REQUIRED WORK: The exercise asks you to copy every line below in which "vase" appears.

RECORDS FOR PROCESSING:

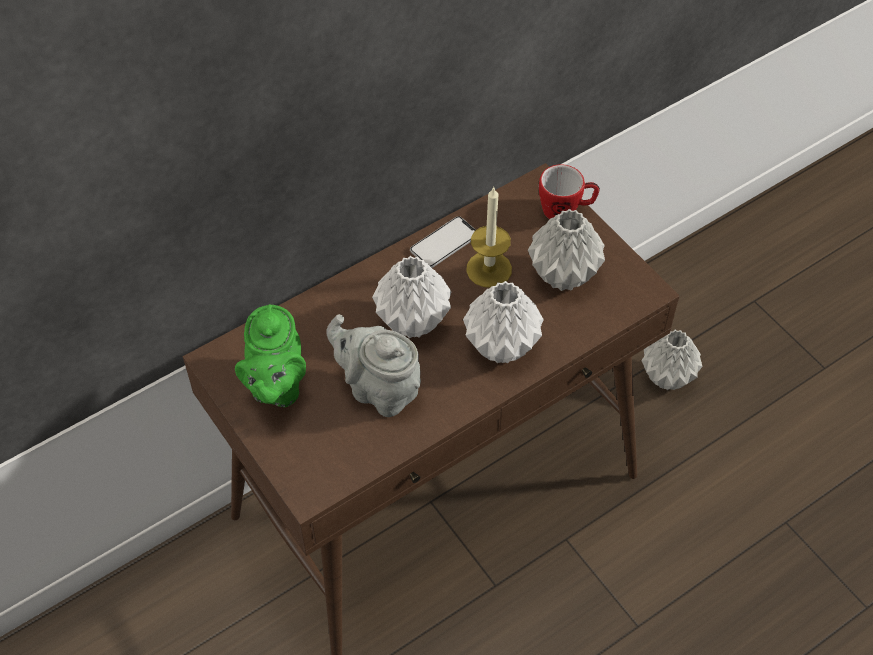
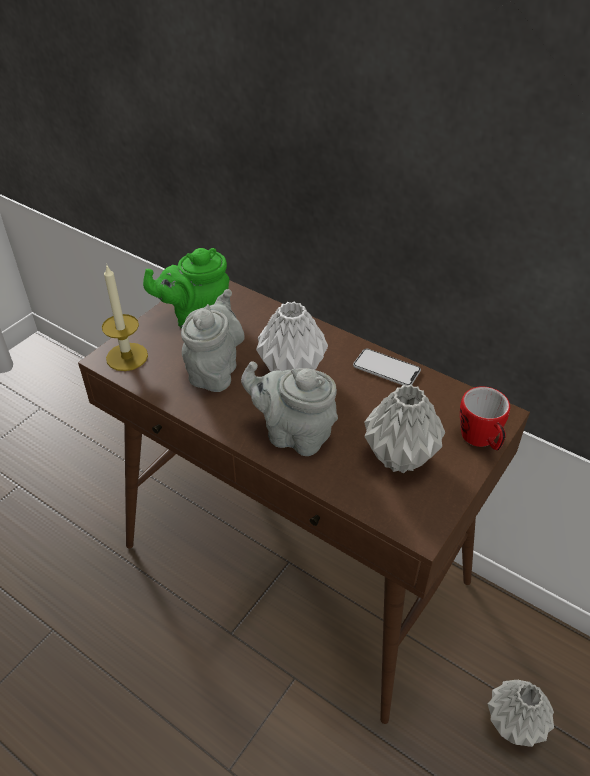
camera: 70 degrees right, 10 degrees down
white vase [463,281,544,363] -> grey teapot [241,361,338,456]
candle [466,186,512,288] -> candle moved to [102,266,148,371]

--

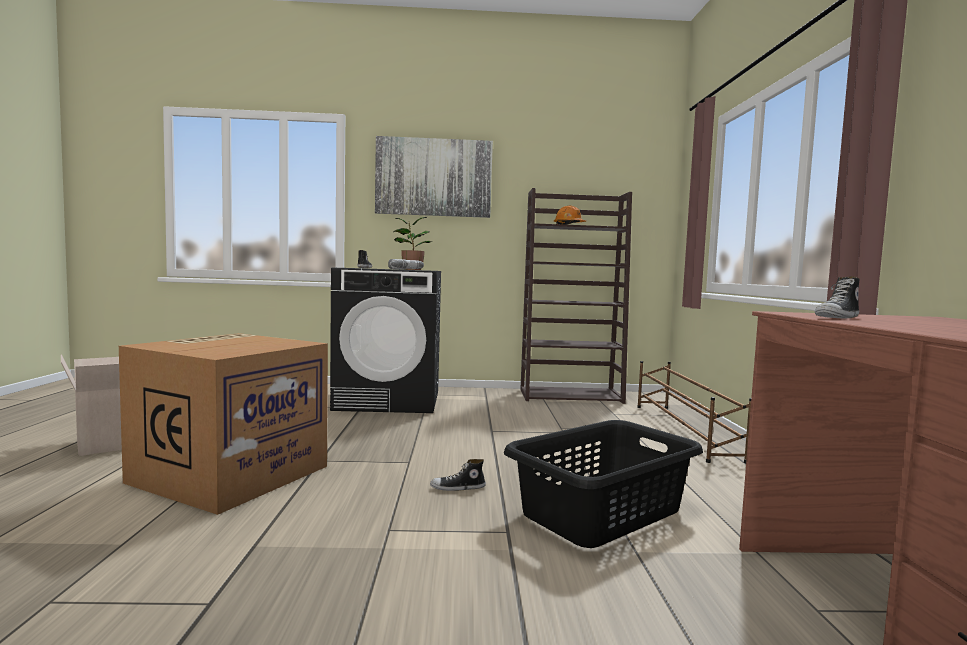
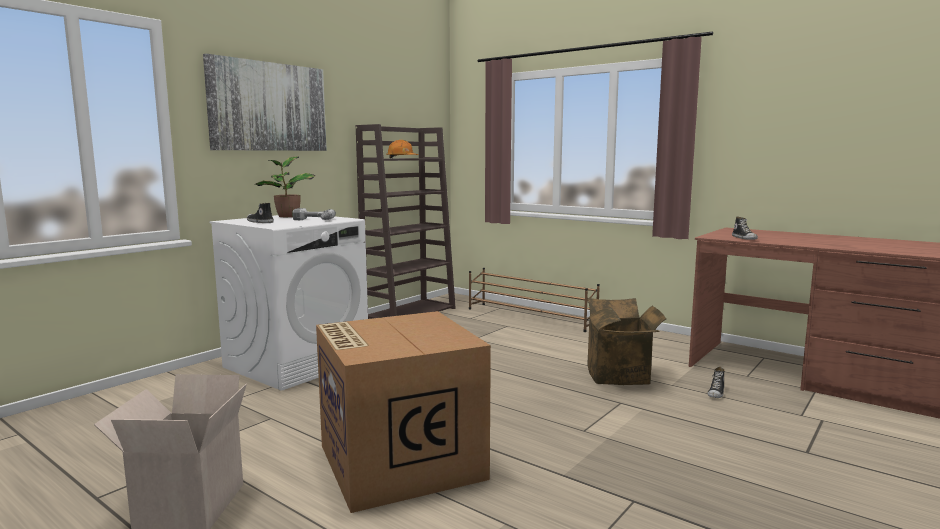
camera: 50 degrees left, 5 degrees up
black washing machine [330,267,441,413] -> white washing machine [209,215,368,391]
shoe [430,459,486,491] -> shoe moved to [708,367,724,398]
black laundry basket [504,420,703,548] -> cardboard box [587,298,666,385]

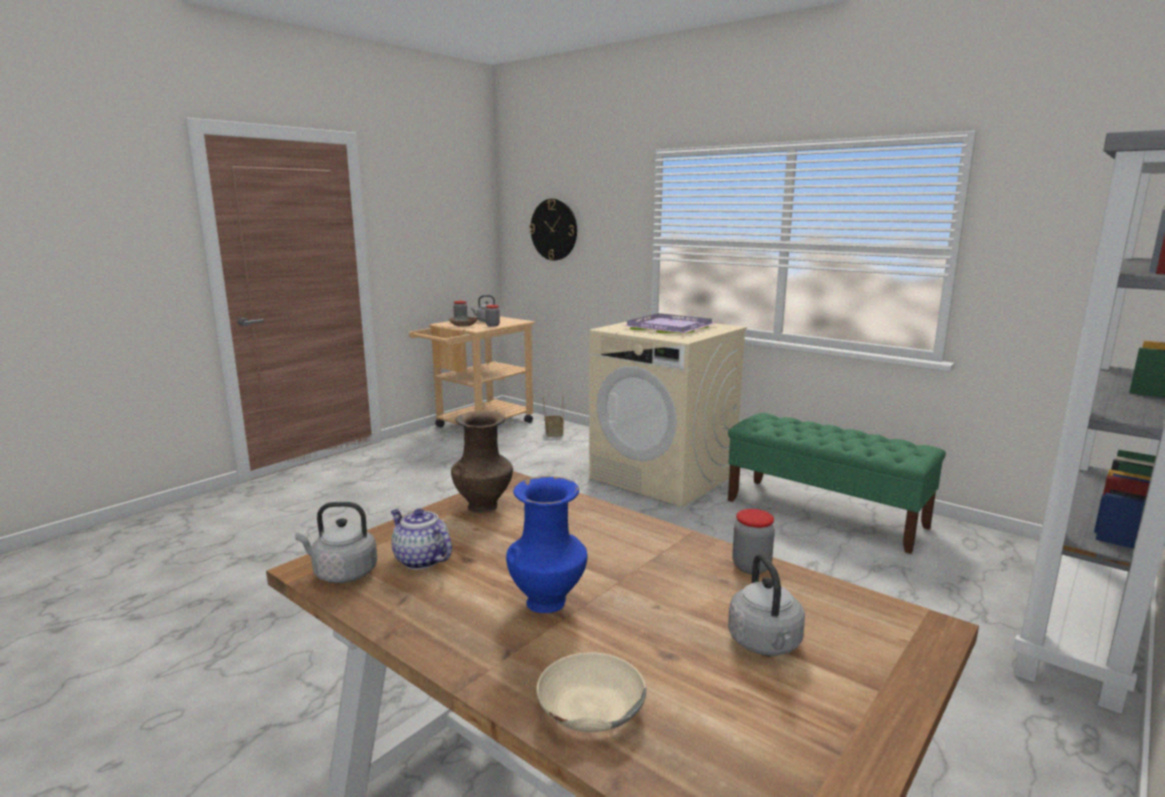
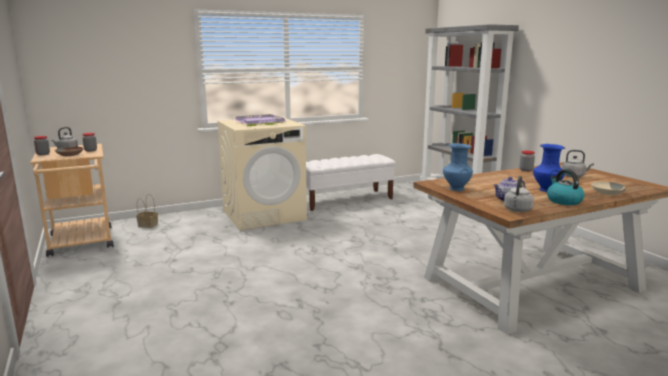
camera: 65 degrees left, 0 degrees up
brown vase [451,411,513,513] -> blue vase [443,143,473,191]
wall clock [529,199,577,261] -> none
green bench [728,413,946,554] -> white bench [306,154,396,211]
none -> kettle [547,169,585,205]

RESULT OF THE TASK:
white vase [463,281,544,363] -> grey teapot [241,361,338,456]
brown vase [451,411,513,513] -> blue vase [443,143,473,191]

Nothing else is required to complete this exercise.